There were other forms of the presentation of forgotten music besides the advocacy of strong-willed individuals.  Frank Cooper’s Festival of Neglected Romantic Music as assembled from 1968 to 1978 at Butler University in Indianapolis was itself both a broad academic project and the espousal of a strong-willed individual—Frank Cooper himself.  As a formidable performer, he also recorded piano concertos by Ignaz Brüll, Alexander Dreyschock, and Joachim Raff, among other acts of Romantic Revival.  In his case there was no conflict among the academic, the promoter, and the performer.  In later days, Frank Cooper has moved on to other fields of endeavor.

Another field for Romantic Revival was opera.  The revival of bel canto, the exploration of the early works of Verdi, and the charisma of great singers and conductors are not confined to the world of opera alone, because as in the 19th century itself, opera and the larger musical envelope reflected each other in many ways.  The slow movement of Paganini’s first violin concerto is obviously an operatic scena, without the obvious singer.  Or, to put it another way, I once heard Beverly Sills complain self-mockingly, as she followed Jorge Bolet on stage, “That Bolet guy is stealing all my stuff!”—referring to Liszt’s Reminiscences of Lucia di Lammermoor, among others.  She had a point in her time, but also one in the century before.  But the point is that the larger musical presences in the 19th century had to be reflected in the necessary revival, and they were and they are.

The broadening of Anton Bruckner’s repute and the establishment of Mahler in the repertory is related to the Romantic Revival as well, though these stories are so big that they seem to eclipse the lesser musical comets and asteroids.  There would be other accounts to be rendered, symphonically.  We might think of Franz Berwald or Joachim Raff, or even of such homegrowns as Paine, Chadwick, and MacDowell.  Was even the young Van Cliburn a Romantic Revivalist?  What he played and recorded, at least as far as MacDowell is concerned, says yes.  Was Leonard Bernstein a revivalist when he performed and recorded Goldmark’s “Ländliche Hochzeit” or “Rustic Wedding” Symphony in E flat major, Op. 26?  I say he was—but that Brahms was not when he praised it at the get-go in 1875, nor was Theodore Thomas, conducting the antecedent of Bernstein’s orchestra in 1877.  When Bernstein got to it at long last, Goldmark’s symphony, which was really a suite, produced delightful results.

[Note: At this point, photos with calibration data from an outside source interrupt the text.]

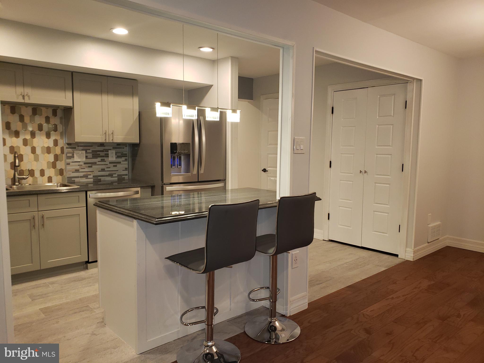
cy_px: 182
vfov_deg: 53.1
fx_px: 364
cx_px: 242
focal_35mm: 26
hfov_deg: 67.3
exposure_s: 1/24
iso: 100
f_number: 2.4
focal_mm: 4.3
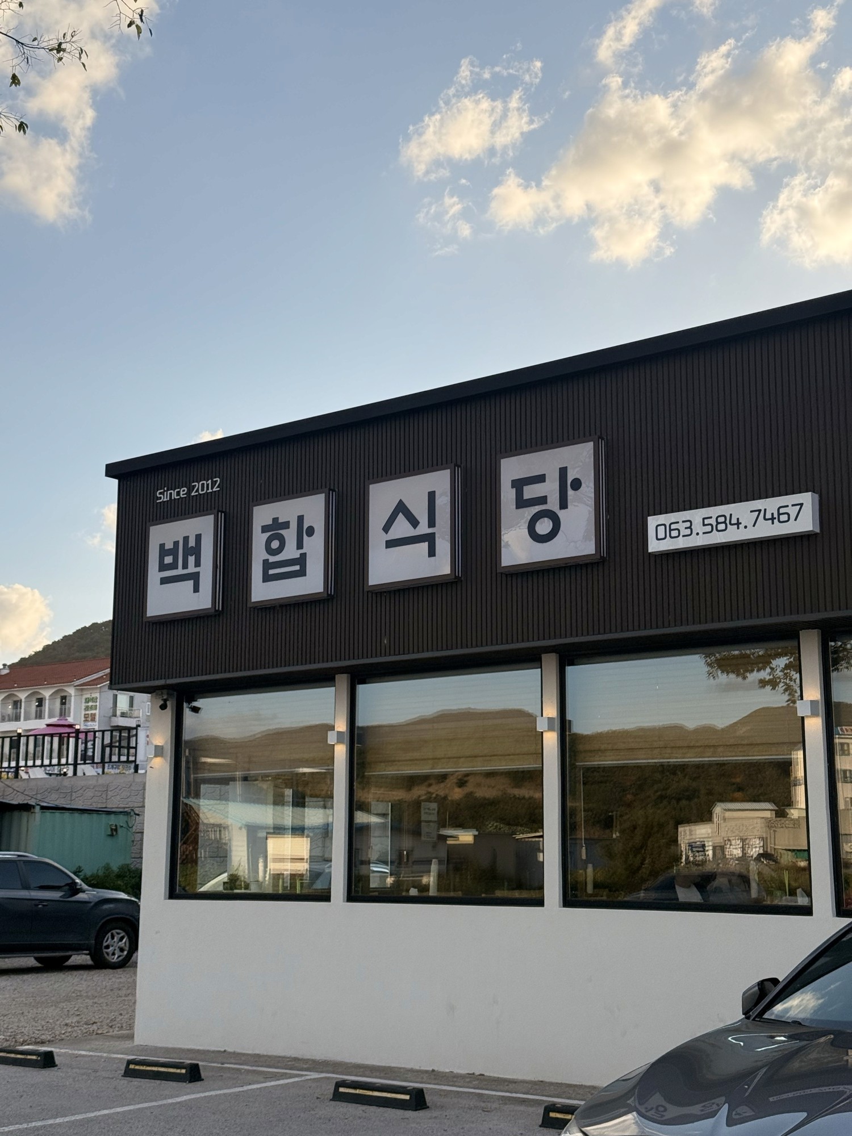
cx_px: 426
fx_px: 1575
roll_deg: +0.6
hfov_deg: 30.3
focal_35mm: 48
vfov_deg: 39.7
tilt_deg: +11.1
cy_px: 568
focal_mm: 6.76
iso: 80
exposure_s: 1/3891
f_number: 1.78
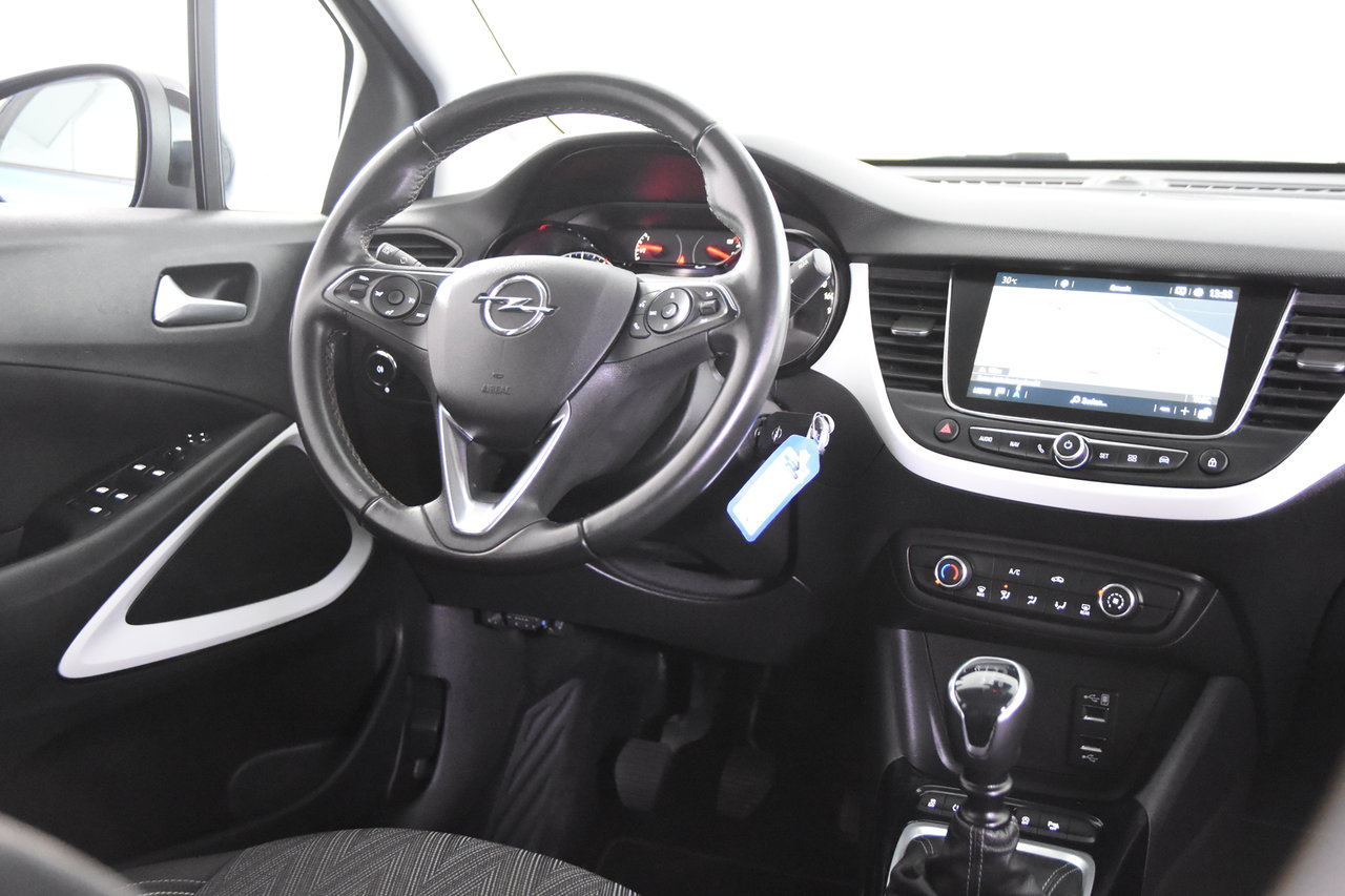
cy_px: 448
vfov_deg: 34.2
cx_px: 672
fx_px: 1457
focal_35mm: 39
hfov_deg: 49.6
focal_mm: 26
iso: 7200
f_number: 3.2
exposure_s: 1/40
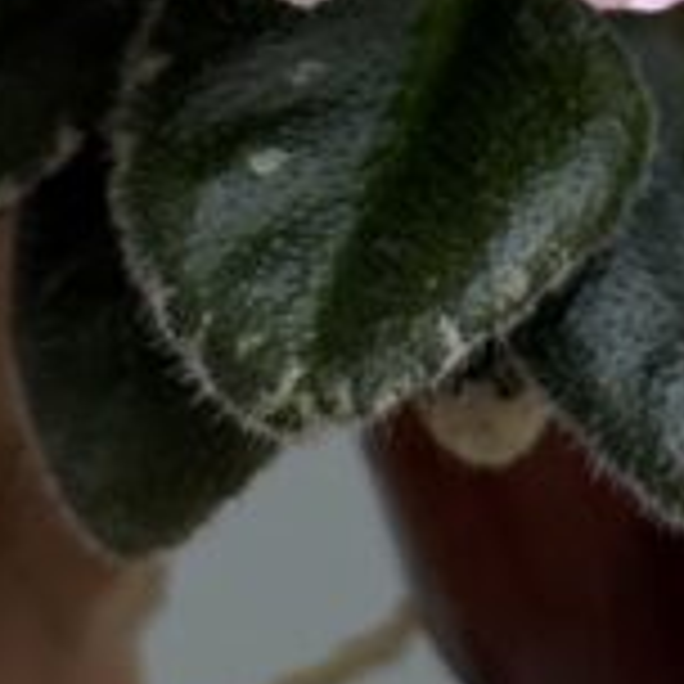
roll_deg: +5.1
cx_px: 760
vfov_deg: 5.6
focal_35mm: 310
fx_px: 6930
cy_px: -558
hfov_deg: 5.6
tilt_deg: -33.3
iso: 50
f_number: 1.6
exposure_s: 1/109
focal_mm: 5.96
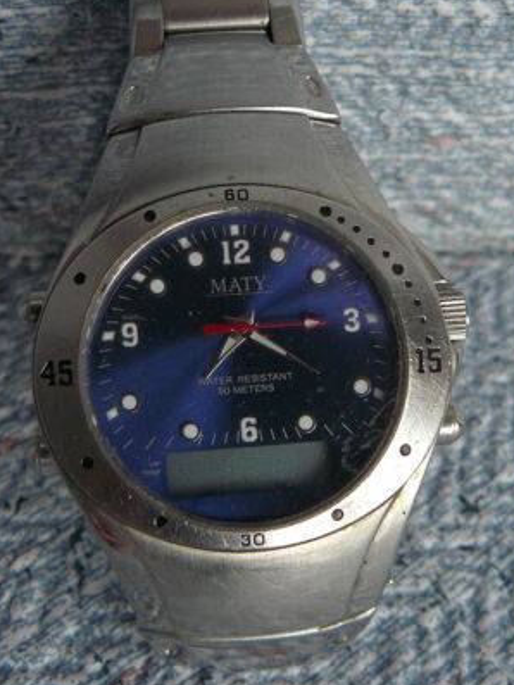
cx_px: 314
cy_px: 321
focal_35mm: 58
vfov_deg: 33.2
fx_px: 1148
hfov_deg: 25.2
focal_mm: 6
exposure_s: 1/30
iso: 125
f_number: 2.8
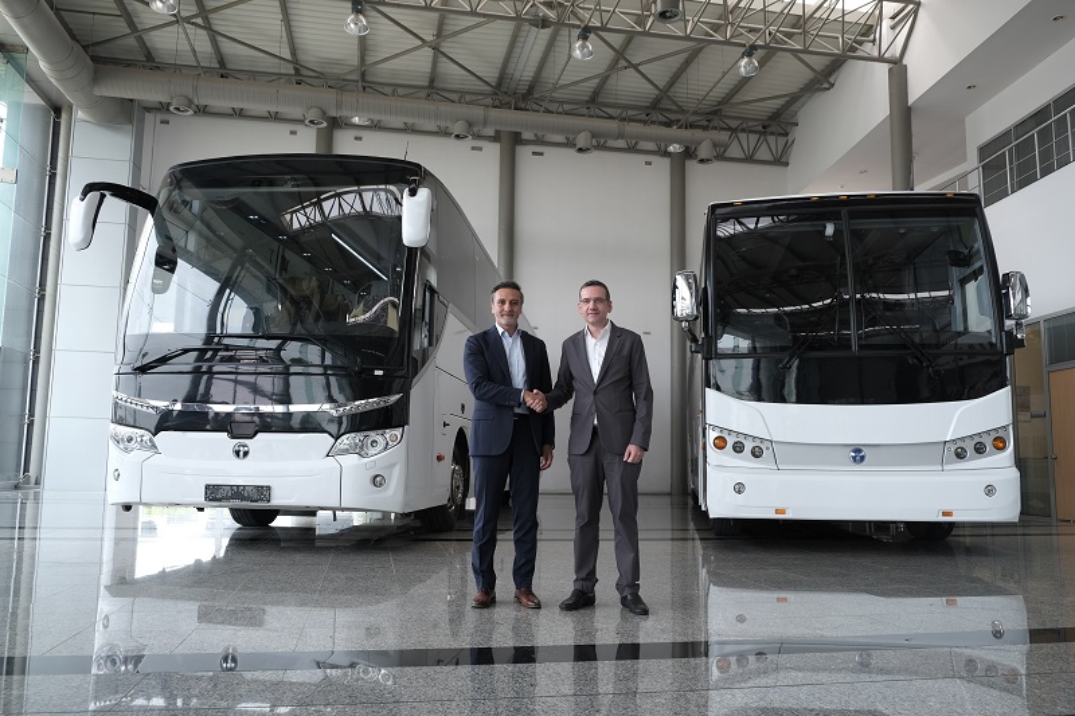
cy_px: 358
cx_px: 538
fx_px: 806
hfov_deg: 67.4
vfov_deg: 47.9
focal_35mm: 27
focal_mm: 18
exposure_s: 1/125
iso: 320
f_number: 4.5
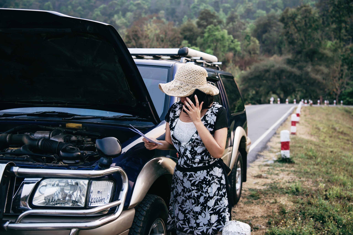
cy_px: 118
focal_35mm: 48
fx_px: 471
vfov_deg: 28.1
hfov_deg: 41.1
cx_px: 176
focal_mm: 48
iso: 320
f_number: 4
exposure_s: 1/200
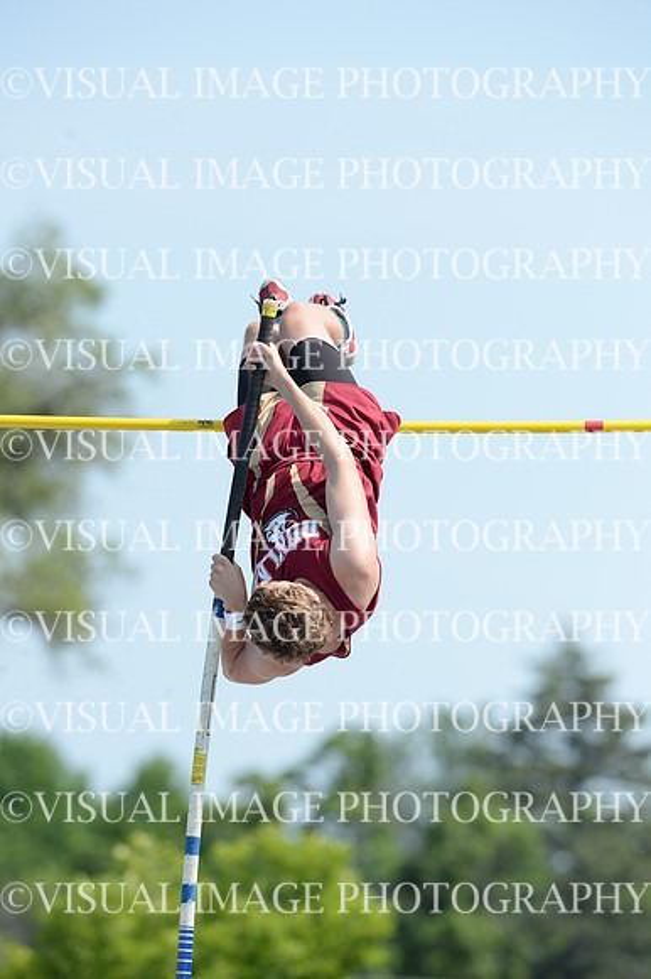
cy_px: 490
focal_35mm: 400
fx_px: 10862
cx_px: 326
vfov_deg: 5.2
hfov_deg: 3.4
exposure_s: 1/1000
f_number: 6.3
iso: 320
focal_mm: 400
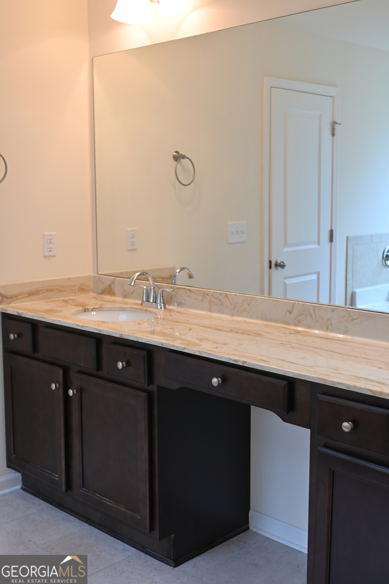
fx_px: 681
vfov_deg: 46.4
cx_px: 194
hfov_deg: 31.9
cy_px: 292
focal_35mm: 42
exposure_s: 1/200
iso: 400
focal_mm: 28
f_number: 2.8
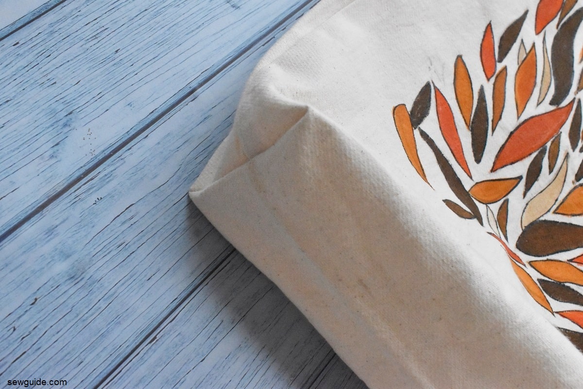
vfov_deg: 31.9
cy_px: 194
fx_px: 680
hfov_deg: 46.4
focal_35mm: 42
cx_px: 292
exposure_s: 1/4000
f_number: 10
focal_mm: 28
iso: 8000
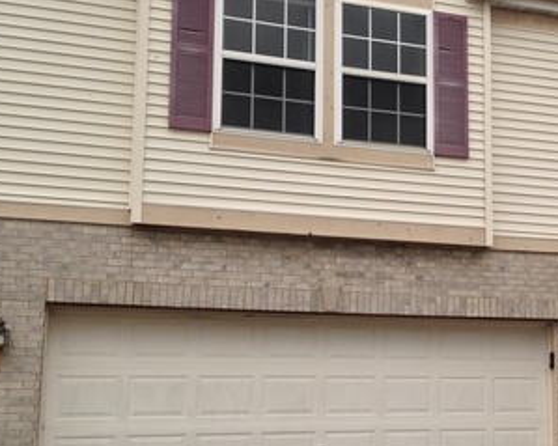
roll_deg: +0.0
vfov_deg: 22.1
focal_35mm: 69
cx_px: 509
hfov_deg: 26.5
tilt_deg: +8.8
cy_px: 267
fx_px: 1139
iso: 50
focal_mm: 4.12
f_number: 2.4
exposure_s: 1/404
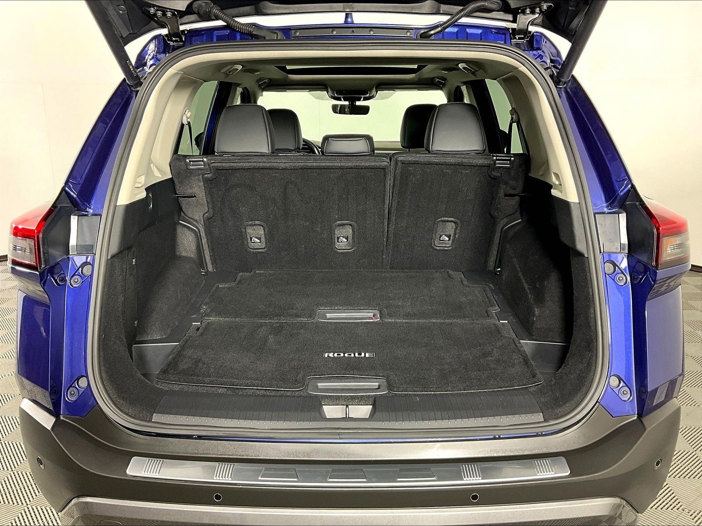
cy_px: 263
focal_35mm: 29
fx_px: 588
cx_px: 351
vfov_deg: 48.2
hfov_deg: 61.7
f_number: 1.8
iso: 125
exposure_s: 1/60
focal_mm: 3
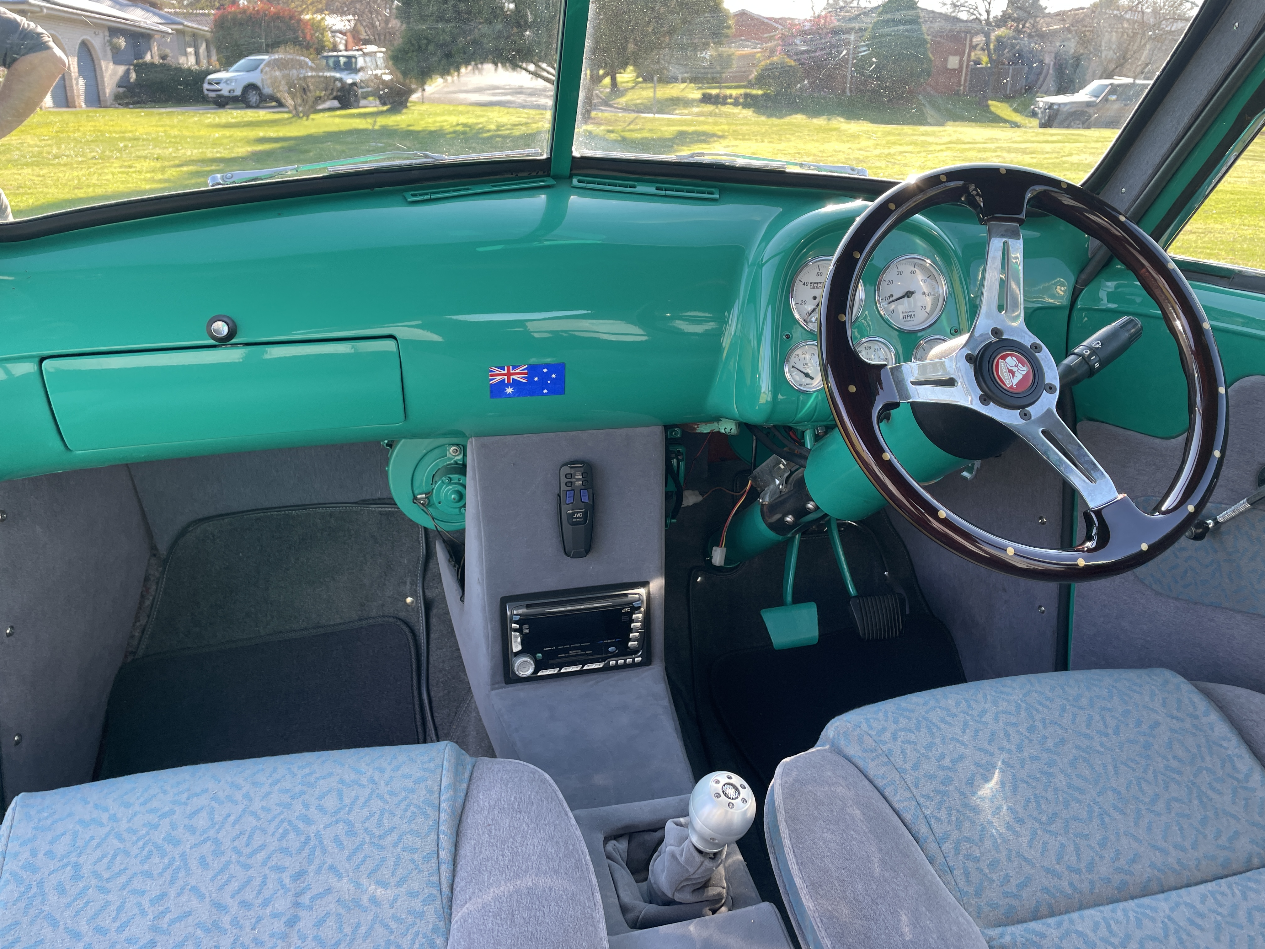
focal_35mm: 26
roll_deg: -1.3
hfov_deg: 67.3
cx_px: 632
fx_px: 950
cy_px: 474
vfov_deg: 53.1
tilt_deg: -20.2
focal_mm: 4.2
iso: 32
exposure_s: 1/136
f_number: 1.6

So yes, the Romantic Revival had many aspects, and one of them was in the larger and subsequent field of recordings.  To represent the larger phenomenon, I will nominate only one project—the British label Hyperion.  A look at the Hyperion catalogue, easily accessed over the Internet, is a bit intimidating, as it involves so many discs of fine performances of music that even most music lovers have never heard of.  The world-class virtuoso Marc-André Hamelin is well represented by performances of Henselt and Busoni and Alkan and Korngold and Marx and Scharwenka—and this is by only one particular virtuoso among so many others.

The revival of Romantic chamber music would follow along the paths we would expect, if we look past the great eclipsing and occluding figures—of Beethoven, Schubert, Mendelssohn, Schumann, and Brahms—to all the other ones.  And we are at that point when someone such as Heinrich von Herzogenberg becomes not a mere correspondent of Brahms as an exchanger of letters, but as a correspondent in another sense—as another self and as a gifted producer of appealing chamber music in his own right.  Such would be or even is the result of the Romantic Revival.  And another has been and is a different attitude and flexibility at piano recitals, at chamber-music performances, and at the orchestral hall and the opera house.  There is a new sense of space for variety and accommodation of appeal.  We sense that today, as Ivo Pogorelich goes his own way, as even Murray Perahia plays the Mephisto Waltz, and as more musicians reflect back to their audiences an enhanced sense of possibility.